**Exercises:**
a) List every word or phrase in the commentary on the BJP that is set inside quotation marks.
b) Decide whether each statement agrees with the commentary on the BJP: (i) Uma Bharti was expelled in 2005. (ii) The BJP was directly involved in the Ramdev episode. (iii) The assembly elections the BJP is preparing for are in Uttar Pradesh in 2012. Answer yes or no for each and quote the deciding words.
c) In the commentary on the BJP, who led the anti-government force whose engagement with the UPA government gave the BJP an impetus?
[Start of Page]
For the main national Opposition party to come out of its shell — from where only a fortnight ago, sounds of infighting were the only signs that the party was still around — it took a botched-up engagement between the UPA government and a motley crew of anti-government, extra-parliamentary force led by a yoga teacher with a religious scaffolding to provide the BJP an impetus.

Since the party did not directly get involved in the Ramdev tamasha, it would be interesting to see how long it will be able to ride on the tail of that episode. But in the meantime, it’s quite clear that the BJP is tweaking its brand identity once again.

The re-entry of Uma Bharti into the fold certainly means that the BJP wants to push the Hindutva button once again as it goes into the battle mode for the 2012 assembly elections in Uttar Pradesh.

While Ms Bharti herself has stated that she wants to take the state “from Ram temple to Ram rajya” — a move away from the ‘hard’ Hindutva that first saw her and her party come into the centre stage some 20 years ago — her credentials as a mass leader of the religious right are being advertised by the BJP for the purpose of bringing the ‘Ramdev followers’ lot back in its kitty.

How far Ms Bharti is successful as a ‘Hindu lightning rod’ — ‘bait’ would be how critics of the BJP would call her — would also be determined by the internal dynamics of the party. Much of the top leadership in the BJP were instrumental in her expulsion in 2005 and remain sceptical about her abilities at a time when both Mandal and kamandal have become expired issues in UP.
[End of Page]
[Start of Data section]
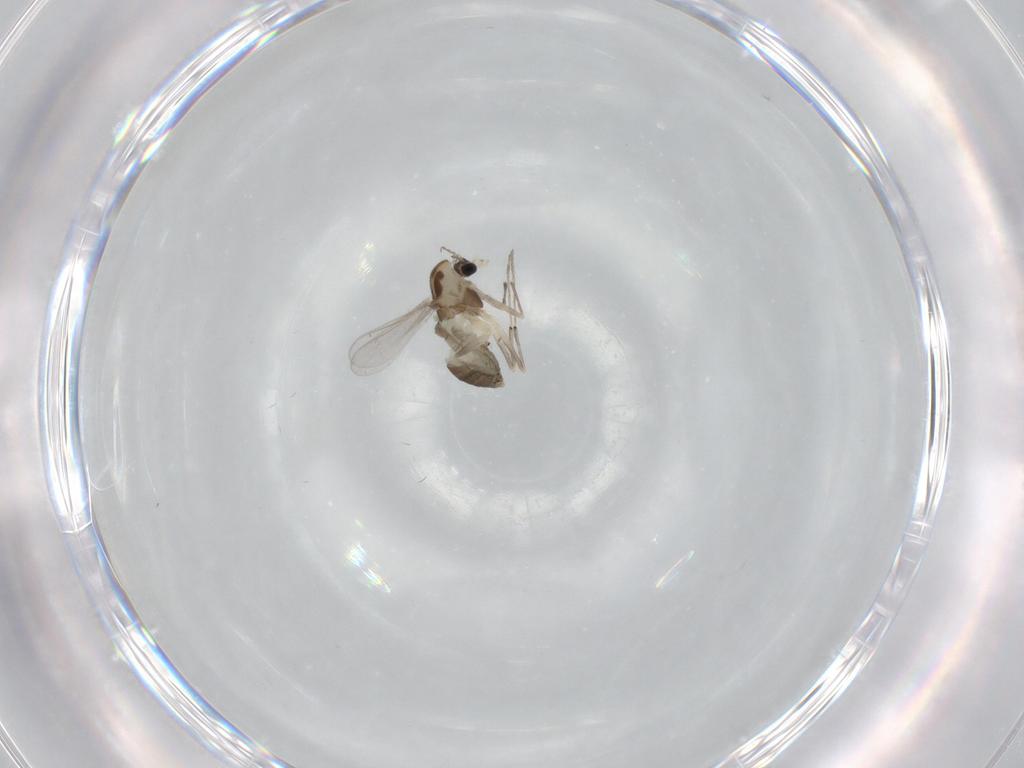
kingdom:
[End of Data section]
[Start of Data section]
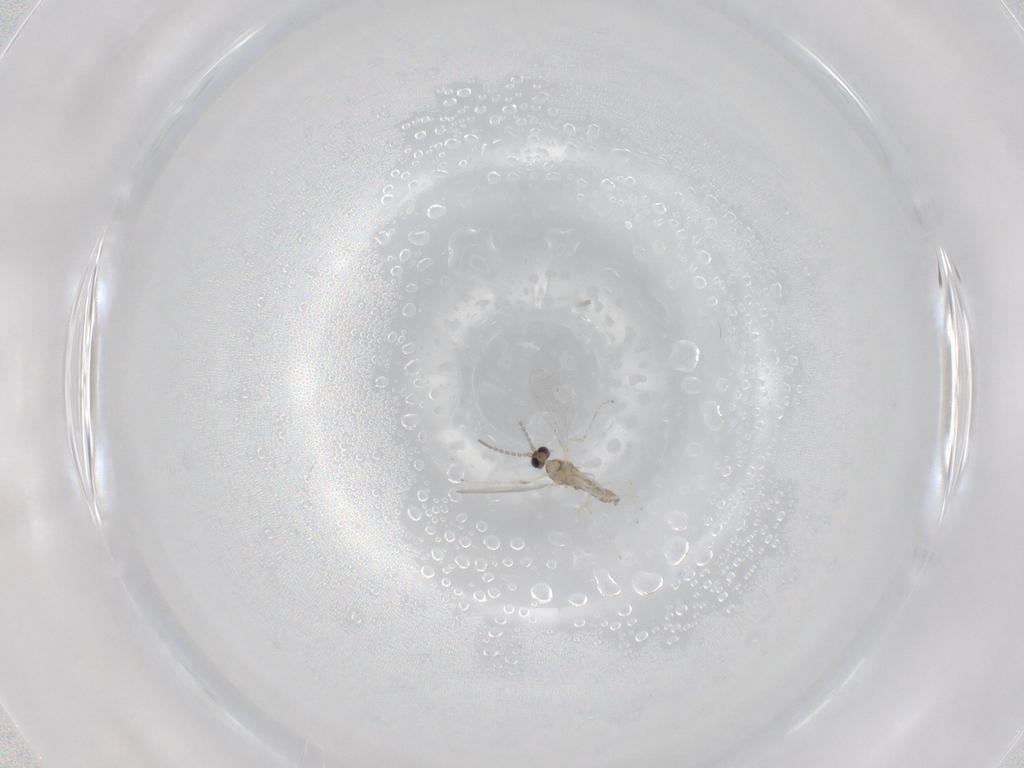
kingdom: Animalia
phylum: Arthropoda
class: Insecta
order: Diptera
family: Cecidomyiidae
[End of Data section]
[Start of Data section]
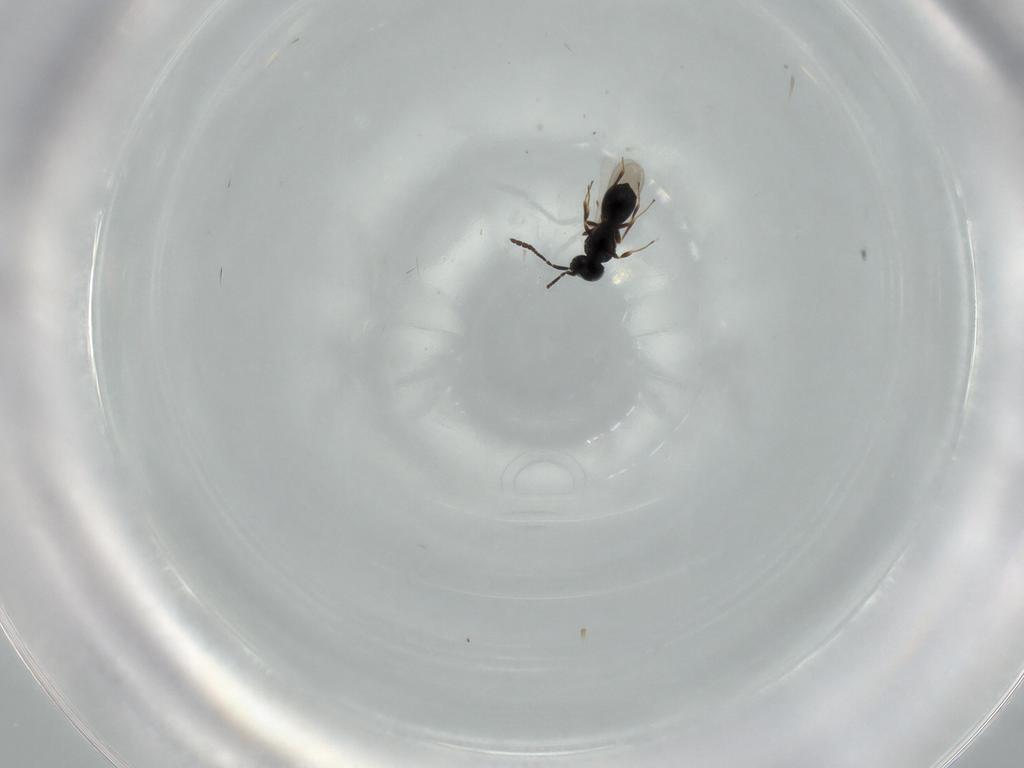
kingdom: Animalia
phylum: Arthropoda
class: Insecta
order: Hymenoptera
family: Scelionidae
[End of Data section]
**Answer list:**
a)
1. “from Ram temple to Ram rajya”
2. ‘hard’
3. ‘Ramdev followers’
4. ‘Hindu lightning rod’
5. ‘bait’

b)
(i) Yes: "Much of the top leadership in the BJP were instrumental in her expulsion in 2005"
(ii) No: "Since the party did not directly get involved in the Ramdev tamasha"
(iii) Yes: "as it goes into the battle mode for the 2012 assembly elections in Uttar Pradesh"

c) A yoga teacher with a religious scaffolding led it.